La téléphonie 5G ne présente, au vu des connaissances actuelles, "pas de risques nouveaux" pour la santé, a estimé mardi l'Agence nationale de sécurité sanitaire dans son avis très attendu sur cette technologie controversée.

Le déploiement de cette cinquième génération du mobile, commencé au début de l'année, a déclenché des polémiques, alimentées par les propos du président Emmanuel Macron qui avait publiquement comparé les sceptiques à des "Amish", tenants d'un "retour à la lampe à huile".

Les appels à un moratoire en attendant l'avis de l'Anses, saisie début 2019 par le gouvernement, s'étaient pourtant multipliés. Certaines municipalités avaient même voté de telles mesures, comme celle de Lille, qui a "pris acte" de l'avis mais souligné travailler à une "déclaration commune" avec les opérateurs pour "une meilleure prise en compte" des questions sanitaires et environnementales.

L'avis arrive donc dans un contexte que l'agence qualifie elle-même de "controverse publique", d'autant que l'Anses avait déjà relevé dans un pré-rapport en janvier 2020 le manque de données scientifiques disponibles.

Mais en s'appuyant notamment sur des travaux réalisés sur les fréquences utilisées pour les précédentes générations de téléphonie (700 MHz à 2,5 GHz), et qui servent également pour la 5G, l'agence estime "peu vraisemblable à ce stade que le déploiement de la 5G dans la bande de fréquence autour de 3,5 GHz constitue un nouveau risque pour la santé".

Concernant l'exposition à la bande des 26 GHz, également utilisée pour la 5G mais pas encore attribuée en France, l'Anses estime que "à l'heure actuelle, les données ne sont pas suffisantes pour conclure à l'existence ou non d'effets sanitaires".

L'avis recommande donc de poursuivre les recherches sur l'exposition aux diverses fréquences d'ondes et leurs éventuelles conséquences sanitaires.

Les ministres concernés (Ecologie, Economie, Santé, Numérique) se sont immédiatement félicités d'un rapport qui "conforte les choix du gouvernement sur le lancement de la 5G" et se sont engagés à "renforcer les efforts de recherche sur (...) d'éventuels effets sanitaires" liés aux fréquences, notamment des 26 GHz.

Nouveaux usages

"Suivre l'exposition est extrêmement important", souligne Olivier Merckel, chef de l'unité d'évaluation des risques liés aux agents physiques à l'Anses, d'autant que "l'on ne sait pas encore quels seront les nouveaux usages dont les utilisateurs vont s'emparer".

Car du téléchargement vidéo quasi instantané aux véhicules et autres objets connectés, la 5G et sa puissance décuplée ouvrent une multitude de nouvelles possibilités, encore à inventer pour certaines.

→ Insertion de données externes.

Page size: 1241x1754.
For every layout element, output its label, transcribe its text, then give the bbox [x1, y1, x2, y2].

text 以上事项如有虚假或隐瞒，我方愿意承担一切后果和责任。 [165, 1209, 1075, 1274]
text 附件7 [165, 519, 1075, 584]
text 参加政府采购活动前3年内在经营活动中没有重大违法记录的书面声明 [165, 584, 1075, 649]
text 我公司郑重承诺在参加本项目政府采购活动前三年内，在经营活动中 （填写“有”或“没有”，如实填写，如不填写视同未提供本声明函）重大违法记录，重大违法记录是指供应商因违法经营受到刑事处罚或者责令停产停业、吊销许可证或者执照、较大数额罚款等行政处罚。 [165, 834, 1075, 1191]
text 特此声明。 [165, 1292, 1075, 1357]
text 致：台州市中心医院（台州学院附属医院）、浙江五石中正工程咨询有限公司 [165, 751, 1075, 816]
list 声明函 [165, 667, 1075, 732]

C'est ce "tournant de l'innovation" qu'avait vanté le président Macron pour refuser un éventuel moratoire, pourtant demandé aussi par la Convention citoyenne pour le climat, qu'il avait lui-même convoquée, en attendant des études sanitaires et environnementales.

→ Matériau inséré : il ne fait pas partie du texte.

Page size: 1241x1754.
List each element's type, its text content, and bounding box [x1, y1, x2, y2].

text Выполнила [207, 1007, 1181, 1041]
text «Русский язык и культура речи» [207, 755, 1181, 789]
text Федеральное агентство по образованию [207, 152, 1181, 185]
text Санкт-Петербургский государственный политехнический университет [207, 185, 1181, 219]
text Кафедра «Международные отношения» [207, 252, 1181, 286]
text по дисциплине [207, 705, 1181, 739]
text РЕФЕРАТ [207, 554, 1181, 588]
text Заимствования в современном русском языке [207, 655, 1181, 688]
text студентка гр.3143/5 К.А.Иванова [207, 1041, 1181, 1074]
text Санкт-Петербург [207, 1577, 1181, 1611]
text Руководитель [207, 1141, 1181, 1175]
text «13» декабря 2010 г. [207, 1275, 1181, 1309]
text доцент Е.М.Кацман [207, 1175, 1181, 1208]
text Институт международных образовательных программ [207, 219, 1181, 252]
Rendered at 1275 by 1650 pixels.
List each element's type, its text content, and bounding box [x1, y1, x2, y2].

Le Haut conseil pour le climat avait en décembre mis en garde sur le fait que la 5G était "susceptible d'augmenter significativement" l'empreinte carbone du secteur du numérique, recommandant de mieux évaluer l'impact de futurs sauts technologiques avant leur mise en oeuvre.

Les opérateurs télécoms, qui ont déboursé près de trois milliards d'euros pour acheter des fréquences et se sont lancés dans le déploiement dès les derniers obstacles juridiques levés fin décembre, se sont félicités des conclusions "rassurantes" de l'Anses, assurant dans un communiqué "souscrire (à ses) recommandations pour des études complémentaires". Ils ont espéré suite à ce rapport un "déploiement, dans un climat apaisé, de cette technologie au service du développement de notre pays".

Mais les ONG Agir pour l'environnement et Priartem (association contre les risques liés aux technologies électro-magnétiques), qui avaient contesté en justice le déploiement, ont au contraire dénoncé la "stupéfiante incertitude" du rapport, qui laisse "beaucoup de questions et peu de réponses". Et elles ont une nouvelle fois fustigé le "passage en force du gouvernement sans attendre les expertises".

Consciente de ce dernier reproche, l'Anses conclut d'ailleurs son avis en souhaitant qu'à l'avenir les expertises soient réalisées "préalablement (au) déploiement" de technologies nouvelles.

Elle a également décidé de mettre son avis et le rapport de ses experts en "consultation publique" pendant six semaines. Les documents pourront éventuellement être complétés à la suite de cette consultation.